Wally Aronson had spent the past two hours and twenty-nine minutes in a landfill twelve miles outside of Berlin. Old Markus had led the station chief and a team of six FBI evidence technicians into the site, and Old Markus was still there, a rented van at his back and an ancient Mauser rifle in his arms. Old Markus had an acute sense of where the Brandenburg evidence had been dumped; he had taken pictures of the trucks during daylight hours. Wally clipped the chain-link metal fence and removed a section large enough for the team's infiltration. Spotlights were out of the question. So was extensive examination of the evidence. The Bureau people had decided simply to cart the largest pieces out of the landfill in the hired van for testing at a remote location: an abandoned U.S. Army base in what had once been the Western Sector of Berlin.

The mood among the collection team — four men and two women — was somber. What evidence they might succeed in retrieving would never be admissible in court; it was tainted by removal from the bomb site. But the clandestine trip had helped the frustrated Forensics people put their time to use. And the larger pieces might reveal something of value — stress patterns, fractures, explosive residues — that would shape the FBI's investigation of the bombing. The darkness and disorder of the dump, however, banished all hope of finding anything small.

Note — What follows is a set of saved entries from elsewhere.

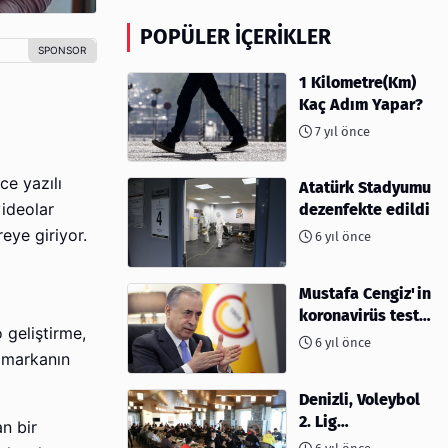
POPÜLER İÇERIKLER
1 Kilometre(Km)
Kaç Adım Yapar?
7 yıl önce
ce yazılı
Atatürk Stadyumu
videolar
dezenfekte edildi
eye giriyor.
6 yıl önce
Mustafa Cengiz'in
koronavirüs test
 geliştirme,
sonucu açıklandı
6 yıl önce
r markanın
Denizli, Voleybol
2. Lig
n bir
müsabakalarına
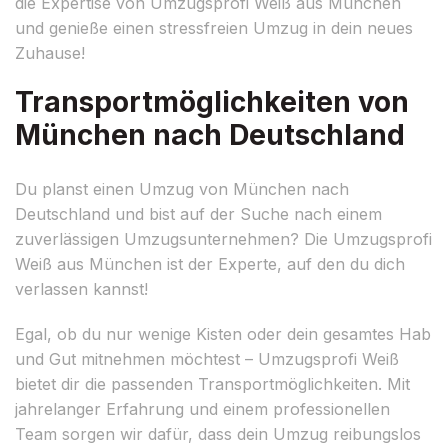
die Expertise von Umzugsprofi Weiß aus München
und genieße einen stressfreien Umzug in dein neues
Zuhause!
Transportmöglichkeiten von
München nach Deutschland
Du planst einen Umzug von München nach
Deutschland und bist auf der Suche nach einem
zuverlässigen Umzugsunternehmen? Die Umzugsprofi
Weiß aus München ist der Experte, auf den du dich
verlassen kannst!
Egal, ob du nur wenige Kisten oder dein gesamtes Hab
und Gut mitnehmen möchtest – Umzugsprofi Weiß
bietet dir die passenden Transportmöglichkeiten. Mit
jahrelanger Erfahrung und einem professionellen
Team sorgen wir dafür, dass dein Umzug reibungslos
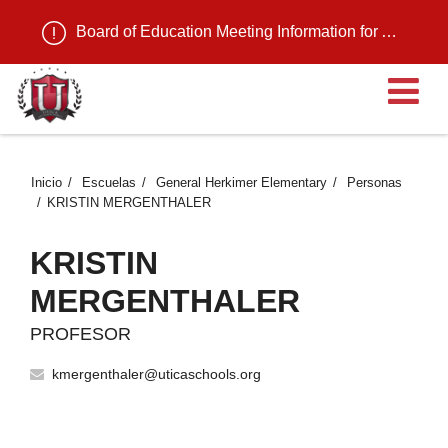
Board of Education Meeting Information for August 11, 2026
Ab
Inicio
Escuelas
General Herkimer Elementary
Personas
KRISTIN MERGENTHALER
KRISTIN
MERGENTHALER
PROFESOR
kmergenthaler@uticaschools.org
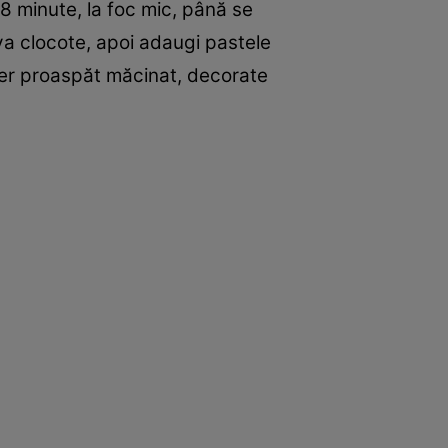
7-8 minute, la foc mic, până se
va clocote, apoi adaugi pastele
iper proaspăt măcinat, decorate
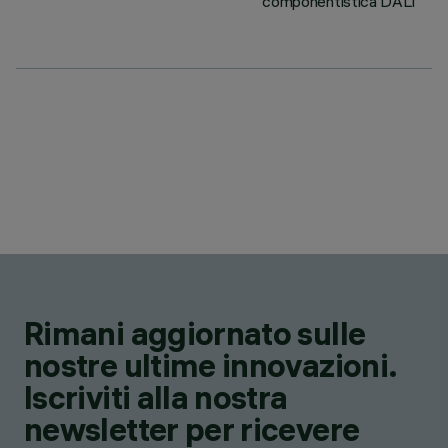
componentistica DALI
Rimani aggiornato sulle
nostre ultime innovazioni.
Iscriviti alla nostra
newsletter per ricevere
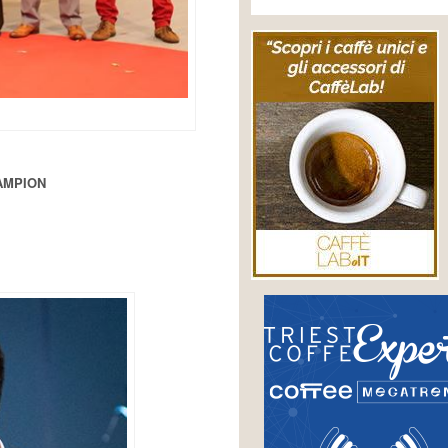
HAMPION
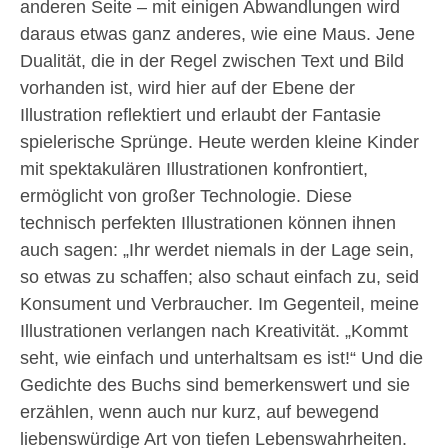
anderen Seite – mit einigen Abwandlungen wird
daraus etwas ganz anderes, wie eine Maus. Jene
Dualität, die in der Regel zwischen Text und Bild
vorhanden ist, wird hier auf der Ebene der
Illustration reflektiert und erlaubt der Fantasie
spielerische Sprünge. Heute werden kleine Kinder
mit spektakulären Illustrationen konfrontiert,
ermöglicht von großer Technologie. Diese
technisch perfekten Illustrationen können ihnen
auch sagen: „Ihr werdet niemals in der Lage sein,
so etwas zu schaffen; also schaut einfach zu, seid
Konsument und Verbraucher. Im Gegenteil, meine
Illustrationen verlangen nach Kreativität. „Kommt
seht, wie einfach und unterhaltsam es ist!“ Und die
Gedichte des Buchs sind bemerkenswert und sie
erzählen, wenn auch nur kurz, auf bewegend
liebenswürdige Art von tiefen Lebenswahrheiten.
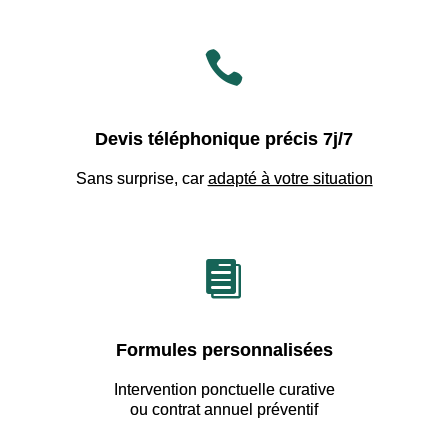

Devis téléphonique précis 7j/7
Sans surprise, car
adapté à votre situation

Formules personnalisées
Intervention ponctuelle curative
ou contrat annuel préventif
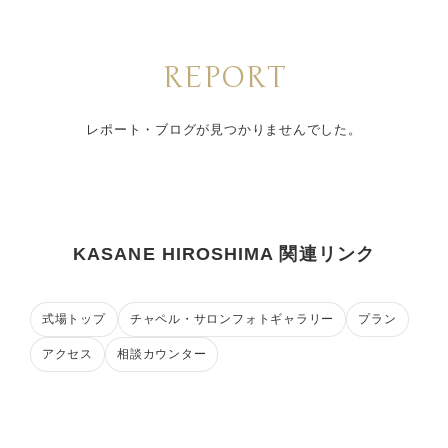
REPORT
レポート・ブログが見つかりませんでした。
KASANE HIROSHIMA 関連リンク
式場トップ
チャペル・サロンフォトギャラリー
プラン
アクセス
相談カウンター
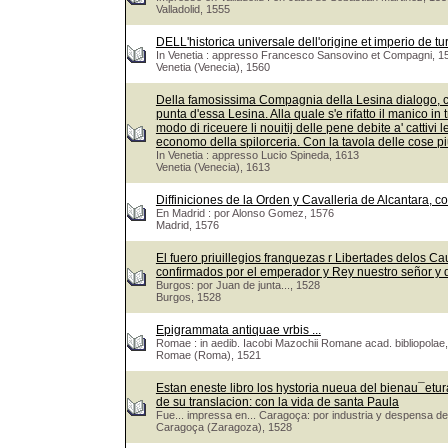
Valladolid, 1555
DELL'historica universale dell'origine et imperio de tu
In Venetia : appresso Francesco Sansovino et Compagni, 1
Venetia (Venecia), 1560
Della famosissima Compagnia della Lesina dialogo, capi
punta d'essa Lesina. Alla quale s'e rifatto il manico in 
modo di riceuere li nouitij delle pene debite a' cattivi 
economo della spilorceria. Con la tavola delle cose pi
In Venetia : appresso Lucio Spineda, 1613
Venetia (Venecia), 1613
Diffiniciones de la Orden y Cavalleria de Alcantara, c
En Madrid : por Alonso Gomez, 1576
Madrid, 1576
El fuero priuillegios franquezas r Libertades delos Ca
confirmados por el emperador y Rey nuestro señor y
Burgos: por Juan de junta..., 1528
Burgos, 1528
Epigrammata antiquae vrbis ...
Romae : in aedib. Iacobi Mazochii Romane acad. bibliopolae,
Romae (Roma), 1521
Estan eneste libro los hystoria nueua del bienau¯eturad
de su translacion: con la vida de santa Paula
Fue... impressa en... Caragoça: por industria y despensa de
Caragoça (Zaragoza), 1528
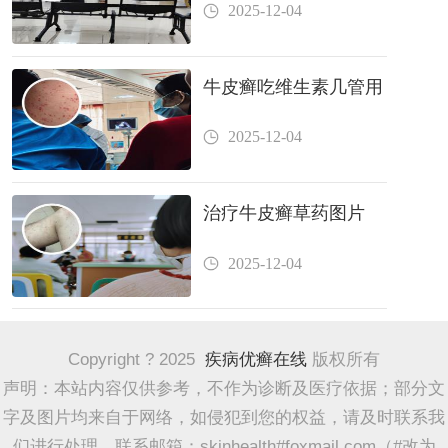
2025-12-04
牛皮癣吃维生素几管用
2025-12-04
治疗牛皮癣草药图片
2025-12-04
Copyright ? 2025
疾病优癣在线
版权所有
声明：本站内容仅供参考，不作为诊断及医疗依据；部分文
字及图片均来自于网络，如侵犯到您的权益，请及时联系我
们进行处理，联系邮箱：skinhealth#foxmail.com（#改为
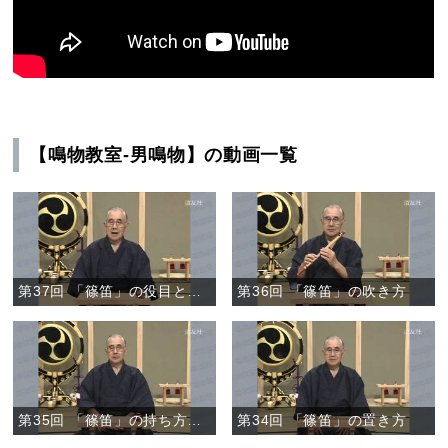
【鳴物教室-男鳴物】の動画一覧
第37回 「篠笛」の役目と途中の作法
第36回 「篠笛」の吹き方
第35回 「篠笛」の持ち方、構え方
第34回 「篠笛」の置き方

Like the timing device of a bomb.

Wally and the others were tense, waiting for a klaxon alarm, the release of dogs and floodlights, or the disappearance of one of their number into a mountain of stinking refuse. Wally had the most to lose: While the Forensics people would merely be sent home on the next available plane, Wally, as station chief, could be publicly humiliated if he were caught. But the landfill was deserted. Whoever had ordered the evidence removed from the Brandenburg Gate had not troubled with it further.

Wally tucked his cell phone back into the pocket of his black windbreaker. He had never heard Anatoly Rubikov sound so desperate; he would have to drive back to the Hauptbahnhof right now.

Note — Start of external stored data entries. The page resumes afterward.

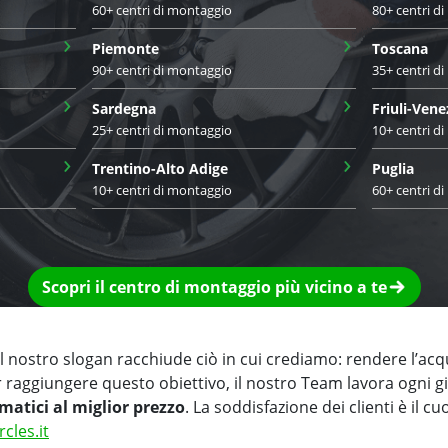
60+ centri di montaggio
80+ centri d
›
›
Piemonte
Toscana
90+ centri di montaggio
35+ centri d
›
›
Sardegna
Friuli-Vene
25+ centri di montaggio
10+ centri d
›
›
Trentino-Alto Adige
Puglia
10+ centri di montaggio
60+ centri d
Scopri il centro di montaggio più vicino a te
 nostro slogan racchiude ciò in cui crediamo: rendere l’acq
r raggiungere questo obiettivo, il nostro Team lavora ogni 
matici al miglior prezzo
. La soddisfazione dei clienti è il cu
rcles.it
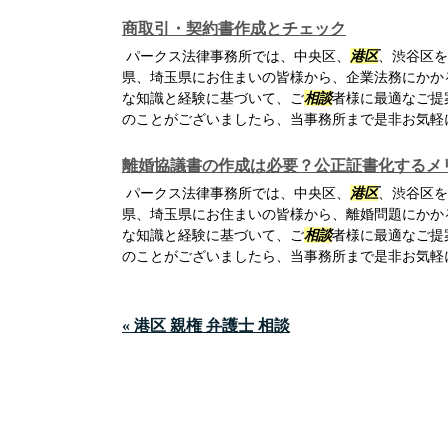
商取引・契約書作成とチェック
パークス法律事務所では、中央区、
港区
、渋谷区を
県、埼玉県にお住まいの皆様から、企業法務にかか
な知識と経験に基づいて、ご
相談
者様に最適なご提
のことがございましたら、当事務所まで是非お気軽
離婚協議書の作成は必要？公正証書化するメ
パークス法律事務所では、中央区、
港区
、渋谷区を
県、埼玉県にお住まいの皆様から、離婚問題にかか
な知識と経験に基づいて、ご
相談
者様に最適なご提
のことがございましたら、当事務所まで是非お気軽
« 港区 親権 弁護士 相談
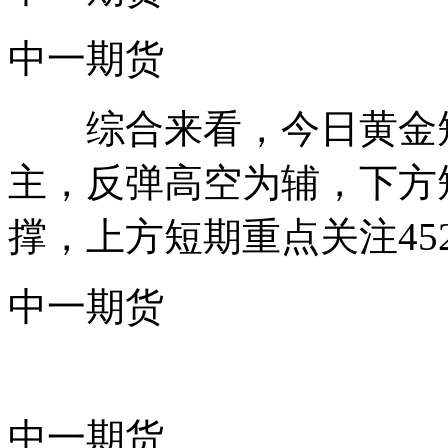
中一期货
综合来看，今日黄金短
主，反弹高空为辅，下方短期
撑，上方短期重点关注452
中一期货
中一期货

“Markus,” he told the foreign-service national, “I'm counting on you, buddy. See that these people get back to the ranch, okay?”

Sirens were wailing but the police had not yet arrived by the time Wally reached the train station. A kid in black leather was crouched in the doorway of the men's bathroom, groaning as though he was going to vomit. Wally stepped over him and saw the blood just beyond his black-jeaned legs, the corpse in a heap by the open stall door. “Scheisse,” he muttered in German.

Anatoly had been stabbed. The thin-bladed knife was still buried in his chest.

The boy in leather hadn't done it, Wally knew that. The bathroom window was open. Whoever had cut his Joe to the heart must have left that way. Wally studied the Russian safecracker, the sprawl of his limbs, the way he had fallen, and resisted the impulse to close Anatoly's eyes.